Tell us something we don’t know!
Trump every day proclaims for the whole world to see that he is still a self-serving, money-grubbing real-estate speculator, with the morality of a predatory alley cat. He ran one company after another into collapse, stuffed the money into his own pockets, then used bankruptcy courts to stiff everyone he owed money to: employees whose paychecks bounced; undocumented workers paid less than minimum wage; banks he borrowed money from; “investors” who foolishly fell for his big-time gambler’s reputation.
Well, he did the same thing with the federal government, pretending the tax bill he pushed through Congress would produce “good times.” All it produced was an even more staggering federal debt, cuts in public services, and big money in the pockets of wealthy people like himself. As for the Republican Party, they go along to get along.
The Democrats act shocked by Trump’s behavior—as though there’s never been a Democrat who used government for his own purposes. But what about those Democrats so venal they got caught stealing money from cities, counties, states and even schools? What about tax bills they pushed through when their man was in the White House and their party controlled Congress?
Just like the Republicans, their policies served the banks, insurance companies and biggest companies in the country—at the expense of seniors who have to wait longer to draw Social Security payments; at the expense of the unemployed who are cut off unemployment benefits; at the expense of veterans who became homeless after leaving service.
The impeachment process is a diversion—nothing but a piece of “reality” television.
But while it drags on, real life continues behind the scenes. And real life for working people is getting worse.
For the third year in a row, life expectancy in the United States has gone down. The last time something like this happened in the U.S. was during the great influenza epidemic that killed millions of people at the end of World War I.
But there is no contagious disease epidemic today. The only epidemic is the one created by a capitalist class rushing to increase its wealth at the expense of the population.
Life expectancy decreases in countries ravaged by war. Well, we have been ravaged by a war carried out against the working population by the capitalist class, a war reinforced by politicians, Democrat and Republican, who serve that class.
Both parties should be “impeached,” along with the capitalist class they serve.
But Congress won’t do it, elections can’t do it. It won’t happen just because we talk about it.
It won’t happen until workers in every part of the country take up the road that has been laid down in recent months by workers ready to start a fight for their own interests. Workers at GM broke through the barriers that seem to hold everyone back. So did Verizon workers and teachers in Chicago and Appalachia. But one group of workers fighting by themselves, no matter how determined, can’t change what happens to everyone.
There are periods when our lives improved—when workers in many different workplaces took up struggles started by other workers.
We can do the same thing today.
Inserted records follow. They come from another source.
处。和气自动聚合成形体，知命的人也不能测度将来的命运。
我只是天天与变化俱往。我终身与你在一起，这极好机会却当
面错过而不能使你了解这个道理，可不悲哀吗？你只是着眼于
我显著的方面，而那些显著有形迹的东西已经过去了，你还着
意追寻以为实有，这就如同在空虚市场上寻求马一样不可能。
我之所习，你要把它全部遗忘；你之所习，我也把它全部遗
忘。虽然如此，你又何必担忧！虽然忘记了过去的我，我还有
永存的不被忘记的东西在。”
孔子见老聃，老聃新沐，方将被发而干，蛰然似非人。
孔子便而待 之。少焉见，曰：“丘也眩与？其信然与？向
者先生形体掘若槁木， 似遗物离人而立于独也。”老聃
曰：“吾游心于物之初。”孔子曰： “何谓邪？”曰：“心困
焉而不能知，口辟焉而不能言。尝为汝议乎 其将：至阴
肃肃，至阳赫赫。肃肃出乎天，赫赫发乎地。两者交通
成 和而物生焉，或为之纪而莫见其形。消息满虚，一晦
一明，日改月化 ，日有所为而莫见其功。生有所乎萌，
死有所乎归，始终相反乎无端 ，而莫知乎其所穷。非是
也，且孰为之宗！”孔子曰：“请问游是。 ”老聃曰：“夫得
In our workplaces, we hold the reins of the economy in our own hands. We have the means not only to stop what is happening, but to use the power that comes from running everything.
We can’t do that, fighting just in one workplace. But picking up the fight, extending it, bringing more people into it—that’s what holds out the possibility of real power. The working class, fighting for itself, can change the way the whole society functions to make it serve everyone.